[Supplied text]:
--- BEGIN ---

In general, there can be significant improvements in readability, efficiency, precision, and flexibility by use of the new ASN.1 notation (particularly if full advantage is taken of the use of table and component relation constraints and parameterization, and of the new character string types). All users of ASN.1:1988/1990 are urged to undertake migration whenever a Specification is revised, or as a separate activity if no revision is expected for some time.
It is generally regarded as a mistake to make additions to existing modules using notation which does not conform to the current ASN.1 specification, even if references to the ASN.1:1988/1990 specifications are retained for such modules. In particular, new uses of macros and ANY or ANY DEFINED BY, or new SET, SEQUENCE, or CHOICE constructs without unambiguous identifiers should be avoided.

Annex E: Superseded features

E.1 Use of identifiers now mandatory

The notation for a NamedType and a NamedValue were defined in CCITT Rec.208 as:

NamedType ::= identifier Type | Type | SelectionType
NamedValue ::= identifier Value | Value

but this has been changed to:

NamedType ::= identifier Type
NamedValue ::= identifier Value

because the former could result in ambiguous grammar.

Identifiers can be added to "NamedType"s in old ASN.1:1988/1990 specifications without affecting the encoding of the type (although changes to the ASN.1 will be needed for any use of related value notation).

The value notation for the choice type was defined in CCITT Rec. X.208 as:

ChoiceValue ::= NamedValue
NamedValue ::= identifier Value | Value

but this has been changed to:

ChoiceValue ::= identifier ":" Value

because the former could result in ambiguous grammar.

E.3 The ANY type

The ANY type was defined in CCITT Rec. X.208.
The normal use of the ANY type was to leave a "hole" in the specification which would be filled in by some other specification. The notation was "AnyType", allowed as an alternative for "Type", and specified as:

AnyType ::= ANY | ANY DEFINED BY identifier

It was strongly recommended that the second alternative of the notation be used. In this alternative, only allowed where the ANY type was one of the component types of a set or sequence type, some other component of the set or sequence (that with the referenced "identifier") would indicate, by its integer or object identifier value (or a choice of these), the actual type governing the any component. The mapping from such values to particular ASN.1 types could be viewed as some sort of "table" which would form part of the abstract syntax. In the absence of the "DEFINED BY identifier" (the first notational alternative), there would be no indication within the notation of how the type of the field could be determined. This frequently led to specifications where the "hole" continued to exist even at the stage where implementations were expected.
The ANY type has now been superseded by the ability to specify information object classes and then to refer to the fields of information object classes from within type definitions (see ITU-T Rec. X.681 | ISO/IEC 8824-2). Since fields may be defined to allow an arbitrary ASN.1 type, the basic ability to leave "holes" is provided. However, the new feature also permits the specification of a "table constraint", wherein a particular "information object set" (a set of information objects of the appropriate information object class) is explicitly cited as constraining the type. This latter capability encompasses that offered by "ANY DEFINED BY identifier".

--- END ---

[Data excerpt]:
--- BEGIN ---

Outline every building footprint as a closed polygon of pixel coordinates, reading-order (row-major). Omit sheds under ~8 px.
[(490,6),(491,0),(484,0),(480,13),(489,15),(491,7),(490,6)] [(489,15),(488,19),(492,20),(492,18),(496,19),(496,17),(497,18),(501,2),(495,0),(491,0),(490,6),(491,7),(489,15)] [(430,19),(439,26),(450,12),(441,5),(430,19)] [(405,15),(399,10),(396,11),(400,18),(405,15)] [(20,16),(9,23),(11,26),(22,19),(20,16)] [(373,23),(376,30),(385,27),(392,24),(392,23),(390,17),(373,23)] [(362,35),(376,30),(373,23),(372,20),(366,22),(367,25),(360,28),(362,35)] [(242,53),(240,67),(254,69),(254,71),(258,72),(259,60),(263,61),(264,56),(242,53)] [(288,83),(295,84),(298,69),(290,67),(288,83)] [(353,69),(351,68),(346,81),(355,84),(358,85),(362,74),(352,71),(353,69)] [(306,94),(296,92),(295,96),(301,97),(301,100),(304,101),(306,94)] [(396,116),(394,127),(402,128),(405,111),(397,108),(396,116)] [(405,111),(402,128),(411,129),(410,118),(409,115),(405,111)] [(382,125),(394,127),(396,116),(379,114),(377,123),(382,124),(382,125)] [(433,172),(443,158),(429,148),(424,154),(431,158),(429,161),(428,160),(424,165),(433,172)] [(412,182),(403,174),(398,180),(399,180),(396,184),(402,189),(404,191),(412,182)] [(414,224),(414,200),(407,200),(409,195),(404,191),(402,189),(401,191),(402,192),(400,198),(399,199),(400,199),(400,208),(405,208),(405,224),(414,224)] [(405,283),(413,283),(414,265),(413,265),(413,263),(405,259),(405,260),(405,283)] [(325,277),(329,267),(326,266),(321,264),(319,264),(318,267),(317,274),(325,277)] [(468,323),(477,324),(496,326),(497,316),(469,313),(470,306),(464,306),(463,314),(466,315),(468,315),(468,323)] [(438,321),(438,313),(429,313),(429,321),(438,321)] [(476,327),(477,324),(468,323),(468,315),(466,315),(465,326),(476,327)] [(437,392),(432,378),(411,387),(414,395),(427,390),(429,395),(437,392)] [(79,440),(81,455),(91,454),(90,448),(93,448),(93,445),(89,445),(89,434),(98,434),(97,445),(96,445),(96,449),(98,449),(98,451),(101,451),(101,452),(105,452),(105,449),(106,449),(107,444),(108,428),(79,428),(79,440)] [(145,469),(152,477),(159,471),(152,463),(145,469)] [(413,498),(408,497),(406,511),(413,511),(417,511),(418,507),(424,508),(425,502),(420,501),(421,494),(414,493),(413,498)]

--- END ---

[Tasks to complete]:
a – Please extract everything in the ASN.1 text from "It is generally" down to "should be avoided.".
b – Continue the ASN.1 text from the point where it stops.

[Answers to the tasks]:
a –
It is generally regarded as a mistake to make additions to existing modules using notation which does not conform to the current ASN.1 specification, even if references to the ASN.1:1988/1990 specifications are retained for such modules. In particular, new uses of macros and ANY or ANY DEFINED BY, or new SET, SEQUENCE, or CHOICE constructs without unambiguous identifiers should be avoided.

b –
In addition, some pre-defined uses of the new capabilities are provided (see ITU-T Rec. X.681 | ISO/IEC 8824-2), which correspond to various commonly occurring patterns of use of the any type. For example, a sequence containing an object identifier and an any, often used previously to convey some arbitrary value together with an indication of its type, can now be described as:

INSTANCE OF MUMBLE

where "MUMBLE" is defined as an information object class (not as an ASN.1 type):

MUMBLE ::= TYPE-IDENTIFIER

This notation causes "INSTANCE OF MUMBLE" to be replaced by an object identifier for an object of class MUMBLE, together with the type identified by the object identifier. See ITU-T Rec. X.681:2002 | ISO 8824-2 (2002), E.2.18 for an example.
Particular pairings of object identifier and type are defined as information objects of class MUMBLE, and, if required, particular sets of these can also be defined and used to constrain the INSTANCE OF construct so that only those objects in the set can appear.
The macro capability was often used as a semi-formal way of defining tables of information objects to govern an associated use of an any type, and is also superseded by the new capabilities.

E.4 The macro capability

The macro capability allowed the user of ASN.1 to extend the notation by defining macros.
The predominant usage of the macro capability was to define notation for specifying information objects. This capability has now been included in ASN.1 directly (see ITU-T Rec. X.681 | ISO/IEC 8824-2) without the need for the full generality (and attendant dangers) of user-defined notation.
Besides this, the only other usage for macros seems to be in defining expressions which must be supplied with some parameters before they are fully-defined ASN.1 types. This is now provided through the more general parameterization capability (see ITU-T Rec. X.683 | ISO/IEC 8824-4).